### EXERCISE INSTRUCTIONS
1. In the forum post, what formula do the poster's queries use?
2. Please repeat the forum post between "We have a payee" and "Any suggestions?", inclusive, swapping "manual review" for "human inspection".

I've played around a bit using AI to form SQL queries, but I'm trying to find out if it's possible to implement it for a different use. 

We have a payee table that contains the fields name/address/city/state/zip/tax ID, as well as a secondary name field that's only used to house whatever might be printed on the 2nd line of a check. These are all free text fields, so of course it's a clusterberkeley, and we end up with sometimes dozens of variants of "John Smith MD" at "123 Main St,", etc. 

I've developed queries that utilize the Levenshtein Distance formula, as well as other normalization logic, which helps, but there still ends up often being thousands of rows needing manual review to ensure there are no duplicates.

This seems to me like something AI could possibly do better than humans, but I've not had any luck finding anything relevant online. 

Any suggestions?

GameboyRMH
GameboyRMH GRM+ Memberand MegaDork
1/2/24 7:20 p.m.

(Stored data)

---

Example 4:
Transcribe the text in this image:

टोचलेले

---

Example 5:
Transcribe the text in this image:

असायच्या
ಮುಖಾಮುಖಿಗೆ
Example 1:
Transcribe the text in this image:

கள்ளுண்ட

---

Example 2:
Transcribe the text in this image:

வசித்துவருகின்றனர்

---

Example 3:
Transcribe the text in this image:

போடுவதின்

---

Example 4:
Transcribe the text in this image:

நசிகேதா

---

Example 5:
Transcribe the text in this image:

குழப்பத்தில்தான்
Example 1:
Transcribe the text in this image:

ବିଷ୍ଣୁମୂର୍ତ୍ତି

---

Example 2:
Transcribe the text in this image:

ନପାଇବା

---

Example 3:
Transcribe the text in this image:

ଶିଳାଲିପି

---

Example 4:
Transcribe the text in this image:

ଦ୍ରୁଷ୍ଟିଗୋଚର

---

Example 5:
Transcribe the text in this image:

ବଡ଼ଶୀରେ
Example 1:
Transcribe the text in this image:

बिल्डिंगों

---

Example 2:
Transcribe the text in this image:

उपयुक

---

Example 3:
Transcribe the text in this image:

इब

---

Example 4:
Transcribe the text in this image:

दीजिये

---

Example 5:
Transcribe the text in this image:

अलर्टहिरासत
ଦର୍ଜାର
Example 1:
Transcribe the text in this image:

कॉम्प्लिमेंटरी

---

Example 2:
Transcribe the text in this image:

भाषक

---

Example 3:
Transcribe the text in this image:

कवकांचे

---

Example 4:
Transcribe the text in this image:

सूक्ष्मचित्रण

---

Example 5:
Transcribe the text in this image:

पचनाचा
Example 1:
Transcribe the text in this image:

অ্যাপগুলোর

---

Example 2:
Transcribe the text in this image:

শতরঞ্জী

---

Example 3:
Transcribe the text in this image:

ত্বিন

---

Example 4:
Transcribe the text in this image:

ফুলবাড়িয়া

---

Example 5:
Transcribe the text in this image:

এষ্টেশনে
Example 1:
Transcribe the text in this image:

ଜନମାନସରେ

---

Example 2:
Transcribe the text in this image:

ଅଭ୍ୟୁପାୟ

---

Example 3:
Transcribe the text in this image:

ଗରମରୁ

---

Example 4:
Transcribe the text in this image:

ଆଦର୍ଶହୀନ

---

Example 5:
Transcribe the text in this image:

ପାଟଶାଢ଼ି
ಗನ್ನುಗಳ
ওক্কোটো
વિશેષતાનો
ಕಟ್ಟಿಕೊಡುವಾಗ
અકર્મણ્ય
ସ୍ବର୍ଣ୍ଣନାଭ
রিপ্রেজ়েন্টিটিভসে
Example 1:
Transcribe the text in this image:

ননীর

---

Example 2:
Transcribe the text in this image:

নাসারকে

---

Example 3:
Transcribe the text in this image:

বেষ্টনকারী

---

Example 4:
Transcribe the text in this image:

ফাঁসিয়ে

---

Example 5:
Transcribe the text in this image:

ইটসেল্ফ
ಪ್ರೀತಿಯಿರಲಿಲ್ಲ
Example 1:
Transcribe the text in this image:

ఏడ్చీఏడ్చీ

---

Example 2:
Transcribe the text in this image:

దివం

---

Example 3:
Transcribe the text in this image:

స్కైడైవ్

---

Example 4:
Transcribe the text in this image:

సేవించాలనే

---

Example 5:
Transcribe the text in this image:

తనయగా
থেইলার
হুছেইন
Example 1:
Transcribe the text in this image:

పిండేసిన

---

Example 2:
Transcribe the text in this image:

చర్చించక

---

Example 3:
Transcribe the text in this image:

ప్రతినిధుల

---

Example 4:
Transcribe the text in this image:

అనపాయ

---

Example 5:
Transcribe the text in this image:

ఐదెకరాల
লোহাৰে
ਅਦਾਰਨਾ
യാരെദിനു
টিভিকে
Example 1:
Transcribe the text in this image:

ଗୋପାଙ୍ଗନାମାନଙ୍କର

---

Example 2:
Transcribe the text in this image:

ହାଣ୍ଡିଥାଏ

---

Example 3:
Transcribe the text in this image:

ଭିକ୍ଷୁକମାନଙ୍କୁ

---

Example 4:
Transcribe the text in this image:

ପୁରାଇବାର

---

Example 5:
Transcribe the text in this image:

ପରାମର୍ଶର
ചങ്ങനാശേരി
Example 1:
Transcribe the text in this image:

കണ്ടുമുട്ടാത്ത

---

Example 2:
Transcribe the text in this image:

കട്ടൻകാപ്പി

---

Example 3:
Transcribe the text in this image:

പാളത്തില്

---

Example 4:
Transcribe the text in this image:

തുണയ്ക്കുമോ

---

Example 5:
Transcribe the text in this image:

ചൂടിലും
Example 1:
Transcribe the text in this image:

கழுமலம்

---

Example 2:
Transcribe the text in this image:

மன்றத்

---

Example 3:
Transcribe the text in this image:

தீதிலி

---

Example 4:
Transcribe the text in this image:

### ANSWERS
1. The Levenshtein Distance formula.

2.
We have a payee table that contains the fields name/address/city/state/zip/tax ID, as well as a secondary name field that's only used to house whatever might be printed on the 2nd line of a check. These are all free text fields, so of course it's a clusterberkeley, and we end up with sometimes dozens of variants of "John Smith MD" at "123 Main St,", etc. 

I've developed queries that utilize the Levenshtein Distance formula, as well as other normalization logic, which helps, but there still ends up often being thousands of rows needing human inspection to ensure there are no duplicates.

This seems to me like something AI could possibly do better than humans, but I've not had any luck finding anything relevant online. 

Any suggestions?